I must admit, I'd never given the process of wilderness-poo much thought (my Boy Scout troop didn't do wilderness). Find some bushes, find a tree, hunker down between the car doors on the side of the highway. But I don't know what poison ivy looks like, and who wants to clean up with that?

Next, she discusses the humble hole. You don't want to just leave it in the open, but you don't want to put it too deep, too shallow, too close to water (this is why you don't want to drink from that clear mountain spring without boiling the water first--and why the Ganges River in India is a festering cesspool). Like housing, it's all about location, location, location, finding a spot where your leavings will decompose without messing things up for other people (or for yourself, should you come back that way again). She also introduces some typical parasites you might encounter; the more people fail to clean up after themselves, the more such critters will be a problem for everyone else.

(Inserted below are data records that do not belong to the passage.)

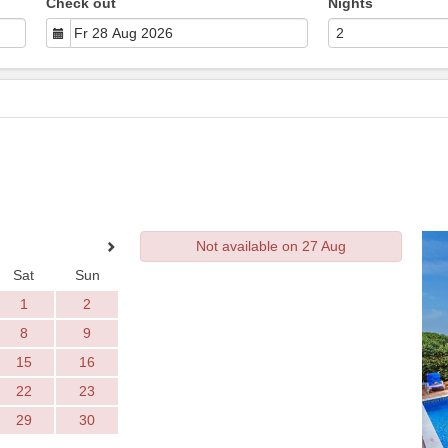
Check out
Nights
Not available on 27 Aug
Sat
Sun
1
2
8
9
15
16
22
23
29
30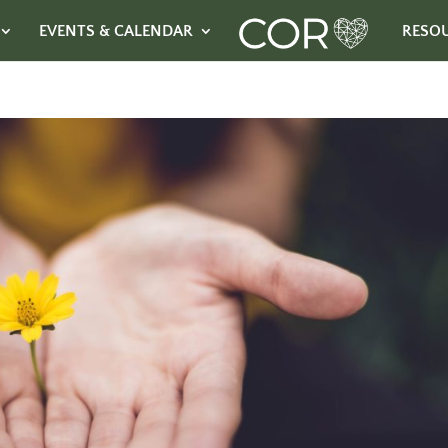
EVENTS & CALENDAR
RESO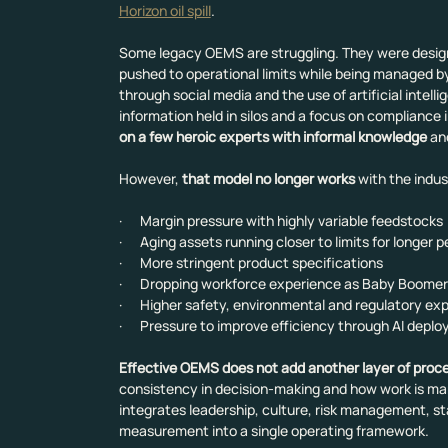
Horizon oil spill
.
Some legacy OEMS are struggling. They were designe
pushed to operational limits while being managed b
through social media and the use of artificial inte
information held in silos and a focus on compliance 
on a few heroic experts with informal knowledge
 an
However, 
that model no longer works
 with the indu
·      Margin pressure with highly variable feedstocks
·      Aging assets running closer to limits for longer 
·      More stringent product specifications
·      Dropping workforce experience as Baby Boomer
·      Higher safety, environmental and regulatory e
·      Pressure to improve efficiency through AI depl
Effective OEMS does not add another layer of proc
consistency in decision-making and how work is ma
integrates leadership, culture, risk management, 
measurement into a single operating framework.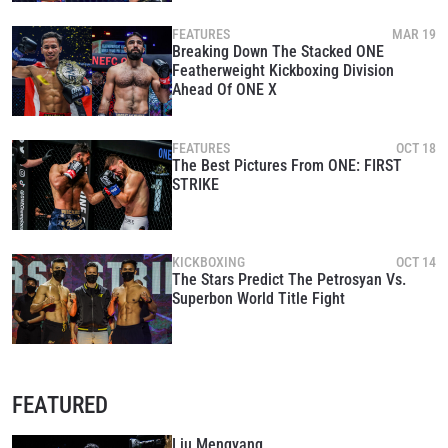
FEATURES
MAR 19
Breaking Down The Stacked ONE
Featherweight Kickboxing Division
Ahead Of ONE X
FEATURES
OCT 18
The Best Pictures From ONE: FIRST
STRIKE
KICKBOXING
OCT 14
The Stars Predict The Petrosyan Vs.
Superbon World Title Fight
FEATURED
Liu Mengyang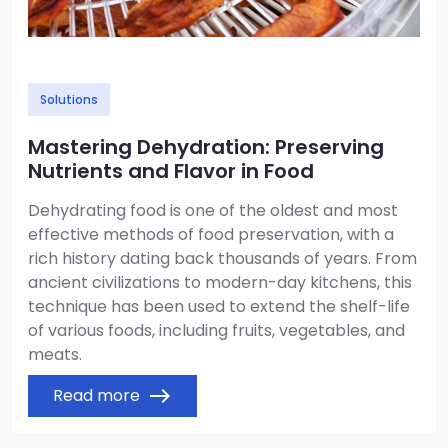
Solutions
Mastering Dehydration: Preserving
Nutrients and Flavor in Food
Dehydrating food is one of the oldest and most
effective methods of food preservation, with a
rich history dating back thousands of years. From
ancient civilizations to modern-day kitchens, this
technique has been used to extend the shelf-life
of various foods, including fruits, vegetables, and
meats.
Read more
east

Can't dig a hole? Hanging off the side of a cliff? Pack your poop and take it with you rather than bombing the folks far below. Meyer recommends a few models of washable, re-usable carry-out containers for those who wish to just buy one (wanna spend $540 for a top-of-the-line model? I don't, but if you're dealing in volume it probably makes sense), but for the more enterprising and creative there's a do-it-yourself item that uses 4-inch PVC pipe and a few fittings to make a 12- to 25-inch personal poop tote.

Next on the tour: how to protect yourself with water filtration/purification systems. You can't assume that that clear mountain stream is clean, anymore. Giardia will break you from both ends, and all the other little parasites and bacteria lurking out of sight will at least make you miserable.

The women's chapter: "How not to pee in your boots." It's a quick lesson in undergarment selection, a little about going standing up, and finding a good spot for the less-adventurous who need to get closer to the ground (either way, it seems that you need some strong leg muscles). It turns out that Tupperware bread-savers are useful for more than bread!

Finally, there's a chapter for cleaning up. You could use toilet paper, but what if you're caught out without? Just remember: the solution grows on trees. Yup: Leaves. Meyer points out that you don't need to take a botany class--but you must learn your bad plants: poison oak, poison ivy, stinging nettles, sumac. I don't remember a damn thing about those plants from my Scouting days--but then, their idea of "wilderness" was a canoe and camp trip on a local river, and we roughed it by digging a hole and hanging a TP roll off a convenient stick next to it. Our 2-week camp at Camp Euchee was even less barbaric than that: each campsite had a latrine shed, complete with plumbing and TP rolls.

It's not just a dry how-to manual; Meyer tells a few tales of people who made a mess--the man who inadvertently pooped in his poncho hood; the miniature rock-slide caused by pooping on a slope (it really does roll downhill!); the woman who went outside in the snow and ended up with "the soggies" because every layer of clothing caught some snow. As long as you're not some Victorian prude, this crass little book is worth the ten bucks.